My work/thoughts so far:
If we start with a system like the one below:
$$y+az=b$$ $$x+fz=g$$
I guess I could solve both sides for z and get something like:
$$z=\frac{b-y}{a}$$ $$z=\frac{g-x}{f}$$
Which I guess implies that: $$\frac{b-y}{a}=\frac{g-x}{f} $$ $$y=\frac{a(g-x)}{f}+b $$
Which is really just another way of writing $y=kx+m$, so for every value of z, the relationship between x and y can be written as a line. Since there is an infinite number of z, that means we can vizualize all the possible lines as an infinite plane.
If we could define a vectpr z we could restrict the possible solutions to the values in the plane that satisfiy both $y=\frac{a(g-x)}{f}+b $ and the equation for z. It just so happens we have two expressions for z, $z=\frac{b-y}{a}$ and $z=\frac{g-x}{f}$.

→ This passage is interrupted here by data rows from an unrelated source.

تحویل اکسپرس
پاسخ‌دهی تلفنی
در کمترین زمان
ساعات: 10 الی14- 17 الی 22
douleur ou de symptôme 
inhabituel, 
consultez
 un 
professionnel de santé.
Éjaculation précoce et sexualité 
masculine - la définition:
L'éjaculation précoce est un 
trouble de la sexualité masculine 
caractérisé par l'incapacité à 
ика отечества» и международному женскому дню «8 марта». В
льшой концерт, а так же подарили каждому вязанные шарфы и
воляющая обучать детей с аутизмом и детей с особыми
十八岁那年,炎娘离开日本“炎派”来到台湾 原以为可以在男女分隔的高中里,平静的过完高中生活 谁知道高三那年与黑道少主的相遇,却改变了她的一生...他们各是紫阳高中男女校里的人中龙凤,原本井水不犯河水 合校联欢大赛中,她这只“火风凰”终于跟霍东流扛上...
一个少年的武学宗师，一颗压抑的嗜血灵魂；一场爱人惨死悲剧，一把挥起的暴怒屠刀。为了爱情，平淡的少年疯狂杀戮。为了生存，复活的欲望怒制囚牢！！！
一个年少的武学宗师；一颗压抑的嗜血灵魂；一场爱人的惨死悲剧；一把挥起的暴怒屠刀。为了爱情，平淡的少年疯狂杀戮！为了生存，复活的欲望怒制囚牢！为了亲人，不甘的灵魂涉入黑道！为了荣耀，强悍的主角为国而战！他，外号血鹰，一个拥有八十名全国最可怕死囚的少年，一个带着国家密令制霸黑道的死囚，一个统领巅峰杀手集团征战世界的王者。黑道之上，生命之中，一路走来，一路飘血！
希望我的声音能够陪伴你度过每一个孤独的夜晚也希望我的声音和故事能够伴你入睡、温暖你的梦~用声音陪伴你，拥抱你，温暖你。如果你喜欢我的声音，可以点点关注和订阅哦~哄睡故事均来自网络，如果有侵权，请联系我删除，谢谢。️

I dont' know, where do I go from here?
I’m awfully sorry, but your question is imprecise, especially since I don’t see mention of any parameter anywhere in the title or body. So my attempt at an answer may not satisfy you at all. Nonetheless:
It seems to me that $x$, $y$, and $z$ are to be the coordinates of points in $3$-space $\Bbb R^3$. And that $a$, $b$, $f$, and $g$ are parameters which define the problem. You pretty clearly are of the same opinion.
Furthermore, you have correctly solved for $z$ in the two cases, $z=-\frac1ay+\frac ba$, $z=-\frac1fx+\frac gf\,$. These say, separately, that a choice of $x$ and $y$ gives you $z$. But not necessarily the same $z$ in the two cases. For instance, say $x=1$ and $y=2$. Then you get, in the first case, the point $(1,2,-\frac2a+\frac ba$) and in the second case $(1,2,\frac1f+\frac gf)$. As you see, the $z$-values need not be the same.
There’s where you went wrong, when you said, “Which I guess implies that…”
You want to think of the situation geometrically, where the first equation defines a particular plane in space (depending on the values of $a$ and $b$), and the second equation defines some other plane in space. (They will not be parallel planes in this case, because in the two cases, the vectors perpendicular are $(0,1,a)$ and $(1,0,f)$, definitely not parallel.) Since the planes are not parallel, they have a line in common. (If your geometric intuition is still in its infancy, think of the east wall of your room and the south wall, which intersect in a vertical line, namely the SE seam between the two walls.)
If you want a parametric representation of this line, the work is done for you. You have the three parametric formulas, in terms of a parameter $t$:
\begin{align} x&=g-ft\\ y&=b-at\\ z&=t \end{align}